Czego by tu życzyć Polsce i Polakom (polskojęzycznych obywateli naszego kraju tutaj pomijam bo dają sobie świetnie radę i bez moich życzeń)?

Wszyscy z mniejszym czy większym przekonaniem składamy sobie na koniec roku życzenia i podejmujemy solenne postanowienia na nadchodzący, nowy  rok. Nawet jeśli traktujemy to jako jedynie miłą tradycję to jednak warto takie życzenia składać i postanowienia czynić. Że niewiele z tego się ziści to inna sprawa ale przynajmniej będziemy mieli za rok moralnego kaca, że zbyt słabo się przykładaliśmy.

Czego by tu życzyć Polsce i Polakom (polskojęzycznych obywateli naszego kraju tutaj pomijam bo dają sobie świetnie radę i bez moich życzeń)?

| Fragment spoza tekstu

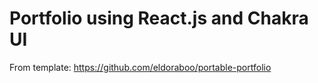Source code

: # Portfolio using React.js and Chakra UI
From template: https://github.com/eldoraboo/portable-portfolio
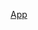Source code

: [App](https://ohmydev.pl/post/szybkie-prototypowanie-w-unity-od-silnika-do-prezentacji-w-internecie-1ilh)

 Żeby w końcu powstał w Polsce polski rząd, który będzie myślał po polsku.
 

I żeby ten rząd:

1. Zrenacjonalizował na powrót rozgrabiony i wyprzedany przez magdalenkowy, żydobolszewicko-komuszy układ majątek narodowy - pod ziemią, na ziemi i w powietrzu.
 

2. Zrenacjonalizował wszelkie banki i pogonił z Polski wszelkie obce instytucje finansowe i ubezpieczeniowe.
 

3. Odzyskał nadzór nad NBP i suwerennością polskiego pieniądza.
 

4. Dla wszelkich szkodników działających wbrew interesom Państwa i Narodu Polskiego ustanowił w trybie pilnym prawo o dożywotniej banicji połączonej z konfiskatą niesłusznie zgromadzonego majątku.
 

5. Przywrócił Narodowi suwerenność i podmiotowość likwidując partie polityczne, tzw. "organizacje pozarządowe" i fundacje finansowane przez obce agentury.
 

6. Wprowadził prawo nakazujące obcięcie dłoni wszystkim złodziejom kradnącym dobra publiczne.
 

7. Przeprowadził dokładnią lustrację sięgającą trzeciego pokolenia dla wszystkich pełniących funkcje publiczne od sołtysa w górę.
 

8. Negocjował na nowo wszelkie zobowiązania wynikające z przynależności do Unii Europejskiej i NATO.

Życzę Polakom, żeby wybrali polskiego Prezydenta, którego serce bije nad Wisłą i żeby ten Prezydent pomagał z całych sił wymarzonemu przeze mnie rządowi.

 

Żeby Wam się dzieci rodziły, kocięta kociły, psiaki szczeniły, krowy cieliły, klacze źrebiły a idioci żeby na niepłodność zapadli.

(kolejność życzeń przypadkowa)
 

Uff... Aż się spociłem ale sądzę, że jest to i tak dużo jak na jeden rok. Jeśli udałoby się nam zrealizować to jedynie w 60% to jesteśmy już na dobrej drodze.
Następne życzenia za rok.

A tak całkiem prywatnie, życzę wszystkim zdrowia. O resztę musicie zadbać sami.